Subd. 2. $1,900,000 in fiscal year 1992 and $1,100,000 in
fiscal year 1993 is appropriated from the general fund to be
divided as follows:
(a) Board of water and soil resources for the following
purposes:
(1) $297,500 in fiscal year 1992 and $425,000 in fiscal
year 1993 for implementation of this act. The complement of the
board is increased by 12 positions.
(2) $100,000 in fiscal year 1992 and $100,000 in fiscal
year 1993 for grants to the Minnesota association of soil and
water conservation districts for education and training of local
government officials relating to the implementation of this
act. Not more than five percent of a grant made under this
section may be used for administrative expenses.
(3) $1,100,000 for fiscal year 1992 for wetland restoration
under Minnesota Statutes, section 103F.515.
(b) $402,500 in fiscal year 1992 and $575,000 in fiscal
year 1993 to the commissioner of natural resources for
implementation of this act. The complement of the department of
natural resources is increased by nine in fiscal year 1992 and
by an additional five in fiscal year 1993.
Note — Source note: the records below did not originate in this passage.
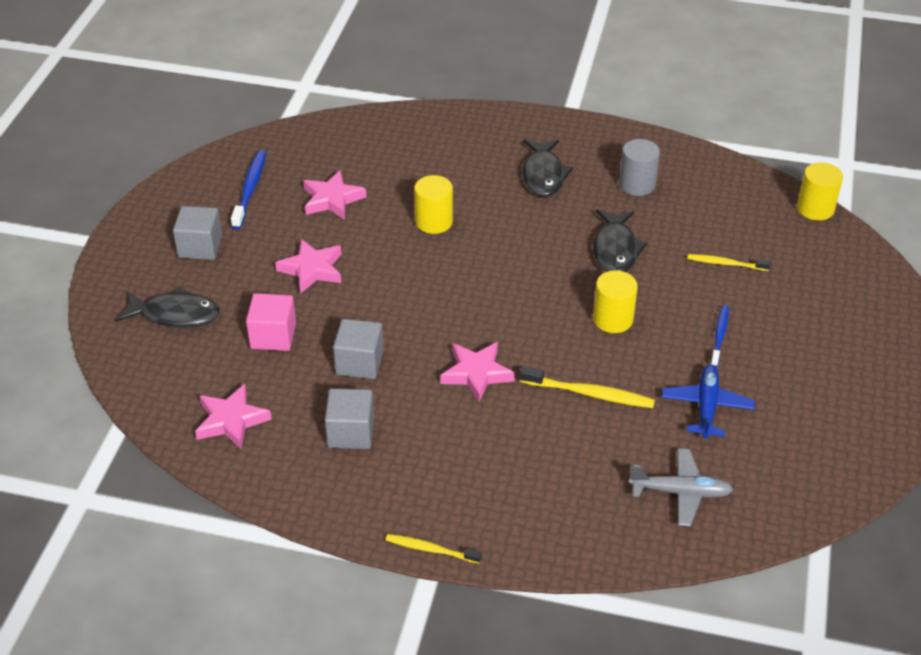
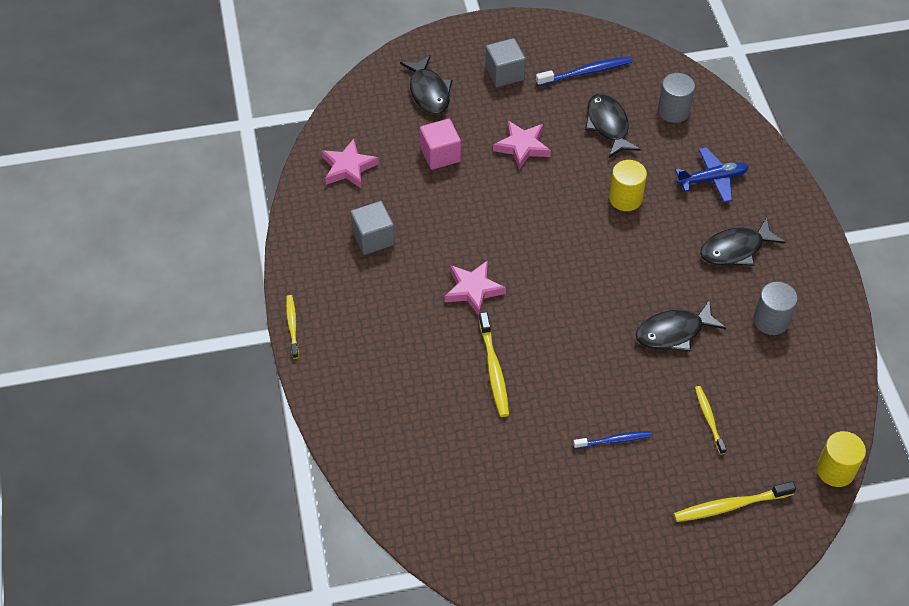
camera: 65 degrees right, 10 degrees up
pink star [303,170,366,220] -> black fish [585,94,641,157]
grey cube [333,319,383,379] -> none
yellow cylinder [593,270,638,333] -> none
grey plane [629,448,733,527] -> none
blue plane [662,364,755,438] -> blue plane moved to [675,147,748,203]
none -> grey cylinder [658,73,695,123]
none -> yellow toothbrush [674,481,796,522]

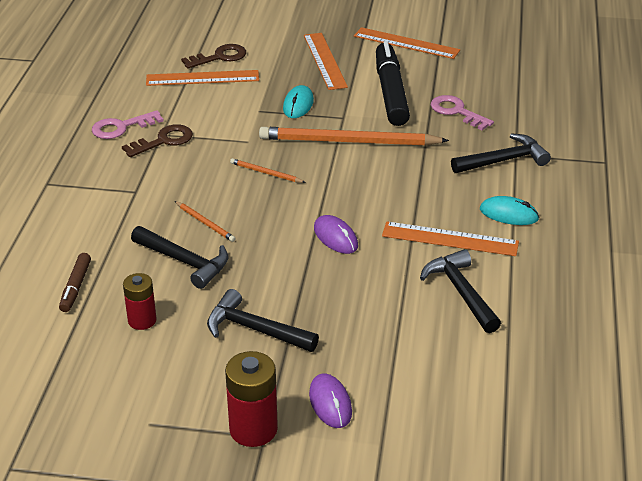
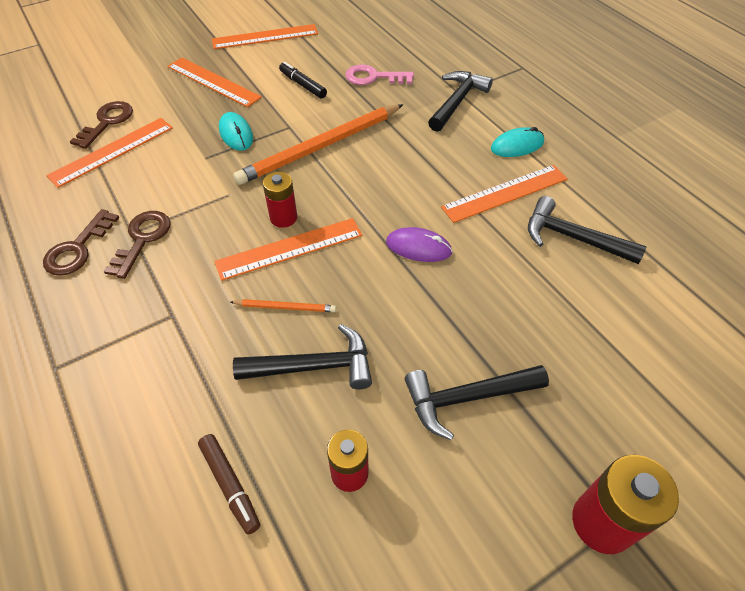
camera: 40 degrees left, 15 degrees up
pink key [92,110,164,139] -> brown key [43,209,120,276]
orange pencil [230,158,306,183] -> red battery [263,172,297,228]
purple mouse [309,373,352,428] -> none
black marker [376,41,410,126] -> black marker [279,62,327,99], size x0.49
none -> orange ruler [214,218,362,281]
(c) $77,000 in fiscal year 1992 and $77,000 in fiscal year
1993 to the attorney general for costs incurred under this act.
(d) The appropriations under this subdivision are available
in either year of the biennium.
Sec. 2. [SALE OF BONDS.]
Subdivision 1. (a) To provide the money appropriated from
the bond proceeds fund in 1991 S.F. No. 1533, the commissioner
of finance on request of the governor shall sell and issue bonds
of the state in an amount up to $16,000,000 in the manner, upon
the terms, and with the effect prescribed by Minnesota Statutes,
sections 16A.631 to 16A.675, and by the Minnesota Constitution,
article XI.
(b) To provide the money appropriated from the bond
proceeds fund in this act, the commissioner of finance on
request of the governor shall sell and issue bonds of the state
in an amount up to $12,000,000 in the manner, upon the terms,
and with the effect prescribed by Minnesota Statutes, sections
16A.631 to 16A.675, and by the Minnesota Constitution, article
XI.
Subd. 2. [EXISTING BONDING AUTHORITY.] Existing funds
previously appropriated from the bond proceeds fund for the
waterbank program under Minnesota Statutes, section 105.392 are
transferred and appropriated to the board of water and soil
resources for easements under article 3, section 1.
Sec. 3. [EFFECTIVE DATE.]
This article is effective July 1, 1991.
Presented to the governor May 31, 1991
Signed by the governor June 4, 1991, 8:31 p.m.